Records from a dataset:
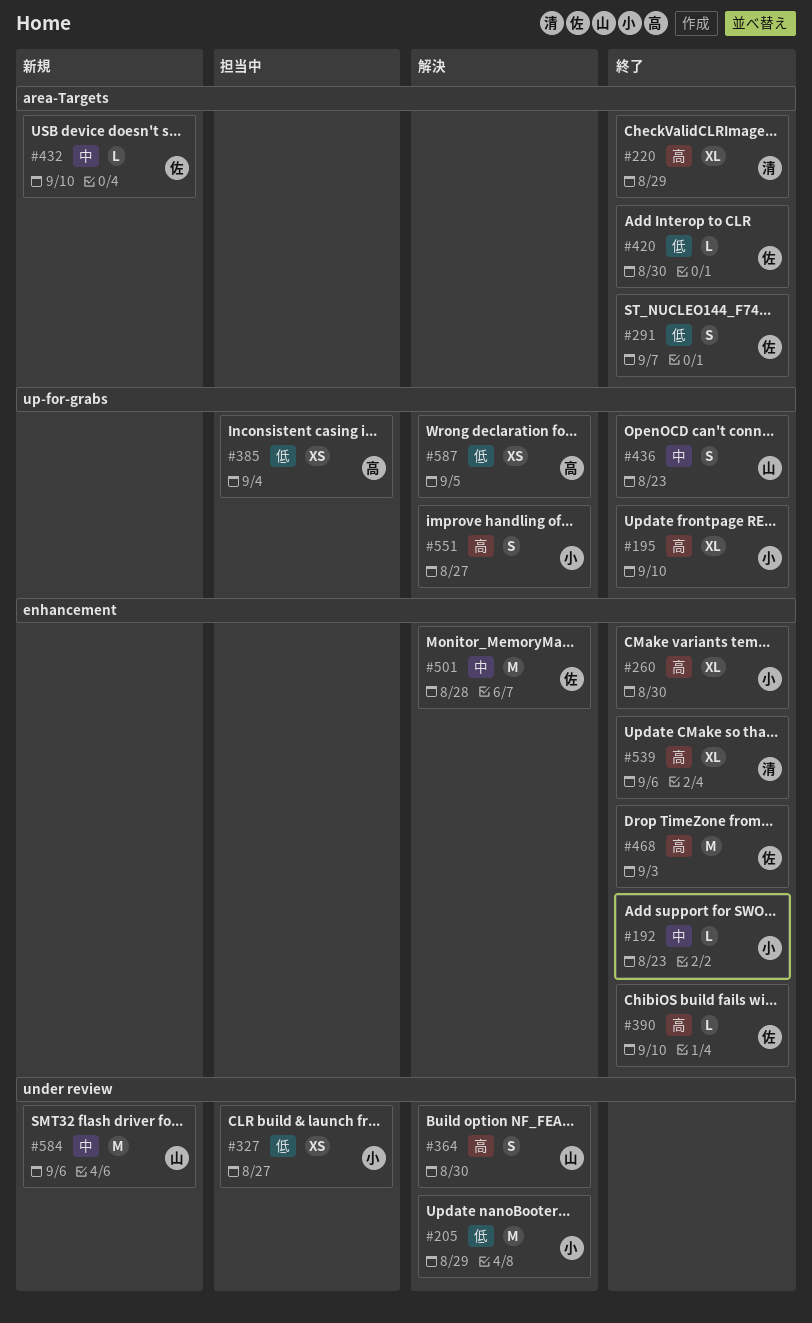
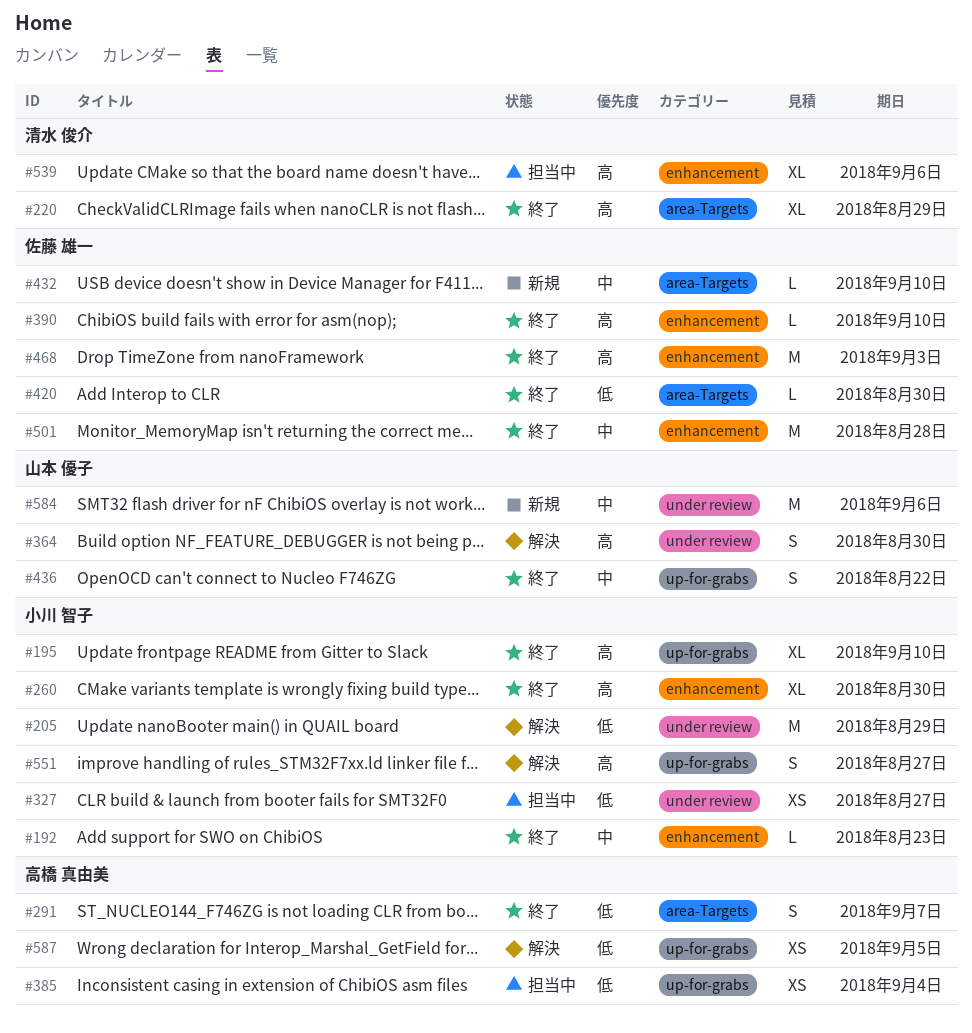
#291, owner: 佐藤 雄一 -> 高橋 真由美
#436, due: Aug 23 -> Aug 22
#501, status: 解決 -> 終了
#539, status: 終了 -> 担当中

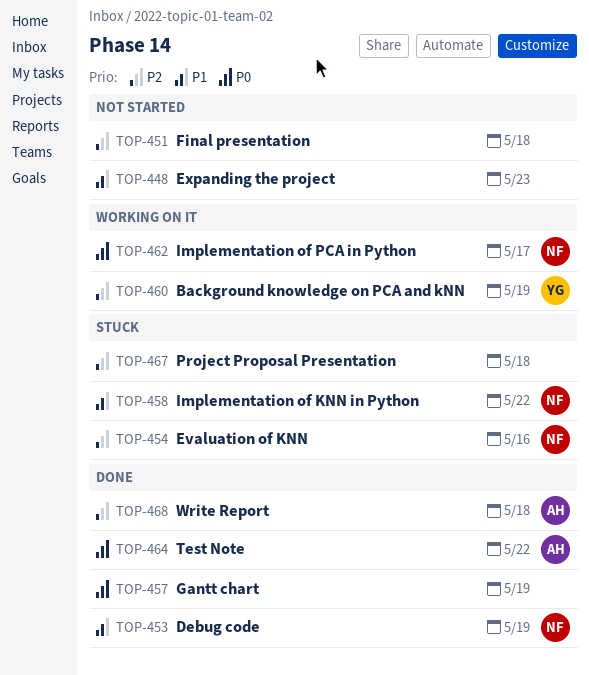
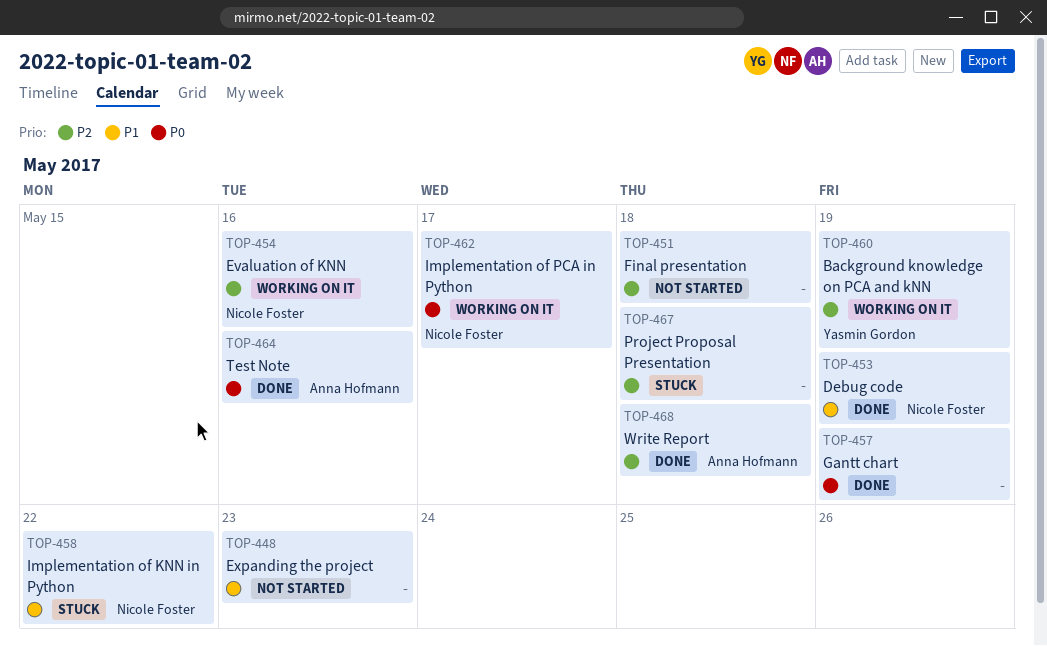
TOP-454, status: Stuck -> Working on it
TOP-464, due: May 22 -> May 16

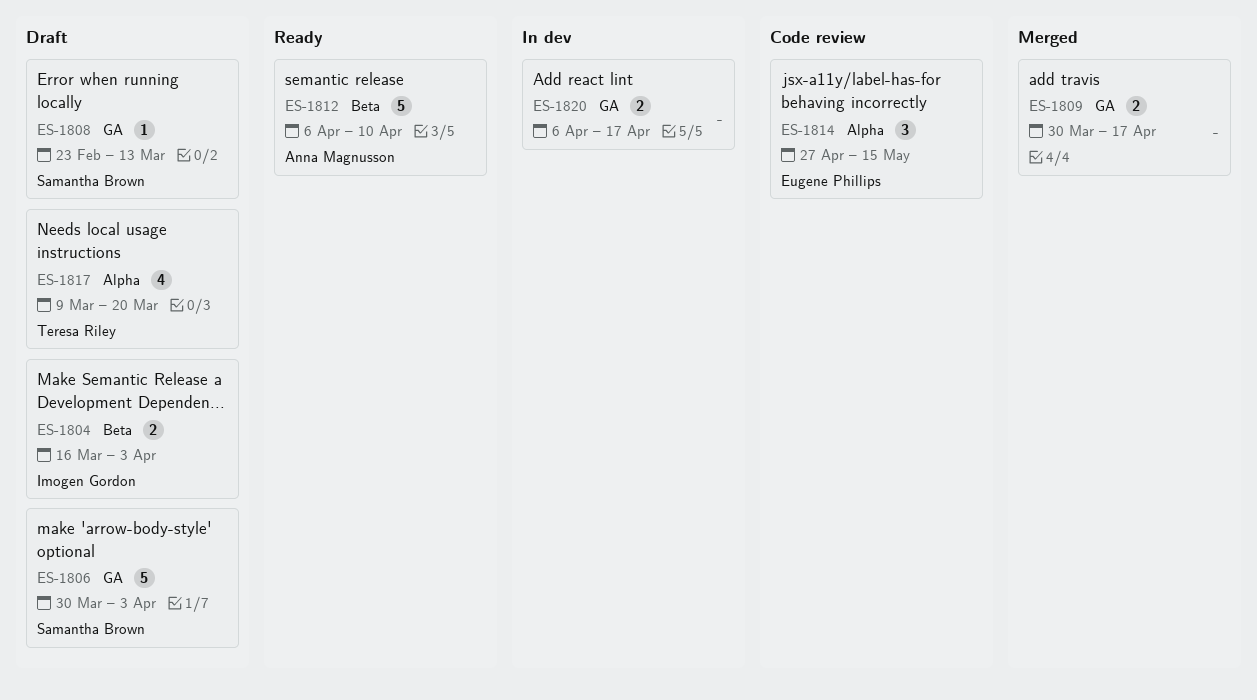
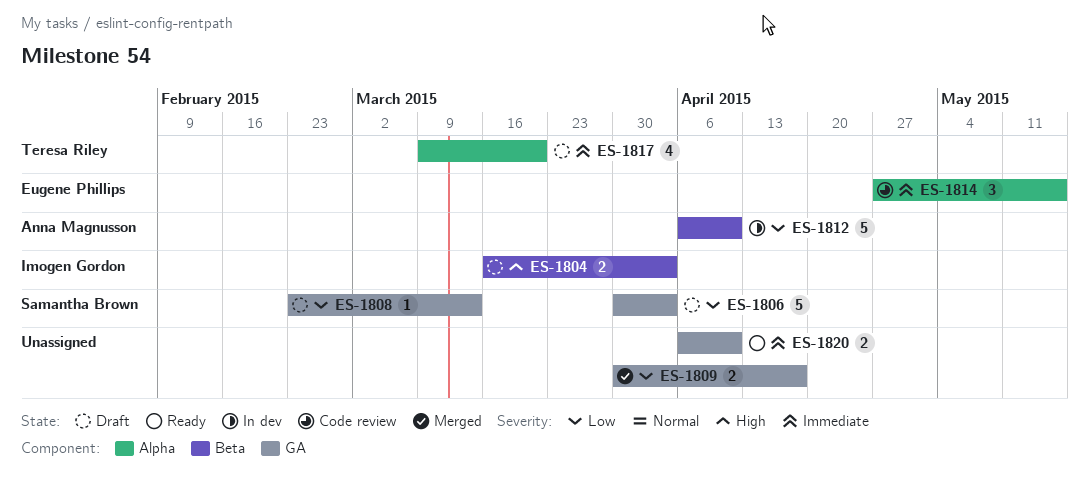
ES-1812, status: Ready -> In dev
ES-1820, status: In dev -> Ready
ES-1820, due: Apr 17 -> Apr 10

__WHAT YOU SHOULD DO__. Return the records exactly as they stand, and drop every picture.

__ANSWER BELOW__.
#291, owner: 佐藤 雄一 -> 高橋 真由美
#436, due: Aug 23 -> Aug 22
#501, status: 解決 -> 終了
#539, status: 終了 -> 担当中

TOP-454, status: Stuck -> Working on it
TOP-464, due: May 22 -> May 16

ES-1812, status: Ready -> In dev
ES-1820, status: In dev -> Ready
ES-1820, due: Apr 17 -> Apr 10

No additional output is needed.